Task inputs: Begin

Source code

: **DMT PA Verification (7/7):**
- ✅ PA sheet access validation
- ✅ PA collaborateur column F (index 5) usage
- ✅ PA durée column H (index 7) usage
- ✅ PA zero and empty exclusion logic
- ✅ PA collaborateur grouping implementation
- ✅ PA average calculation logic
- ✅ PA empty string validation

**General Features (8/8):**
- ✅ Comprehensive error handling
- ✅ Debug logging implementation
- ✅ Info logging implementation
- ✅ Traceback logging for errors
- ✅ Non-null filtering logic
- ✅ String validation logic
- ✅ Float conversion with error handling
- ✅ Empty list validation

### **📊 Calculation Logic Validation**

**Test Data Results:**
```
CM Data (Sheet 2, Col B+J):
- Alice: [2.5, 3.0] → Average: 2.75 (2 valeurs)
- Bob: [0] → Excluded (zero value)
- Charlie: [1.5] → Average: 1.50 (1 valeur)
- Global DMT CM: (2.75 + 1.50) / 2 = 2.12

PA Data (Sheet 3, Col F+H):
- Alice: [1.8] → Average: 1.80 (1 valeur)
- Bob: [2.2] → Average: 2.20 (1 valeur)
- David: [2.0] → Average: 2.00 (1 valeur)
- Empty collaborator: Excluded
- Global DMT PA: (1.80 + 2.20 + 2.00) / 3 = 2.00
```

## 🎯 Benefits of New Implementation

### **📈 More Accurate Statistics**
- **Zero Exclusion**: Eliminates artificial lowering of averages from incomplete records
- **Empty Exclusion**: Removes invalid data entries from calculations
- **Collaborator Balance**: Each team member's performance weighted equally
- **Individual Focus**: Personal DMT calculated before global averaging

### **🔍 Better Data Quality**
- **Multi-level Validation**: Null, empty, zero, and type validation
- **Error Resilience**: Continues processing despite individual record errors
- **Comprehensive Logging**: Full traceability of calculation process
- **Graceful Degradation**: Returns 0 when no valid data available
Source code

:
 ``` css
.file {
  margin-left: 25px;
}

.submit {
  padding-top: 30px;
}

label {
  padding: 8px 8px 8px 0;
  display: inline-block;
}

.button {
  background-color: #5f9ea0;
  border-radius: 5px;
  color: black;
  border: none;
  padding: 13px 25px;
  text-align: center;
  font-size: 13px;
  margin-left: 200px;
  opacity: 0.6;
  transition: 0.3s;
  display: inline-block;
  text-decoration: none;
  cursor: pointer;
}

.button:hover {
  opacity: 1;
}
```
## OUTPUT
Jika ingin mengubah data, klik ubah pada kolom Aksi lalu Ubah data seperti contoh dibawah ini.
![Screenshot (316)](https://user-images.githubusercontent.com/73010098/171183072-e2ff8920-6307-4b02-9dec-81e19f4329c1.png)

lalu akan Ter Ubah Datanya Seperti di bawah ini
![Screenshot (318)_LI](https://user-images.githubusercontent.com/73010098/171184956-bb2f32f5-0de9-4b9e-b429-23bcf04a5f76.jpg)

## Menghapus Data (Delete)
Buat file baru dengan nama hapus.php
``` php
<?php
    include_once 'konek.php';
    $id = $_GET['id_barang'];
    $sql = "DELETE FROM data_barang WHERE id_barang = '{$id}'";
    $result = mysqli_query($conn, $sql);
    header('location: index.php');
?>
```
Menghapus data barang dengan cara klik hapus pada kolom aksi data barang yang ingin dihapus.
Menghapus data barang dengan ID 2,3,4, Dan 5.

Task inputs: End

» **Exercise requirements**: Show the lines where the word "Menghapus" appears in the entries.

» **Solution to this exercise**:
## Menghapus Data (Delete)
Menghapus data barang dengan cara klik hapus pada kolom aksi data barang yang ingin dihapus.
Menghapus data barang dengan ID 2,3,4, Dan 5.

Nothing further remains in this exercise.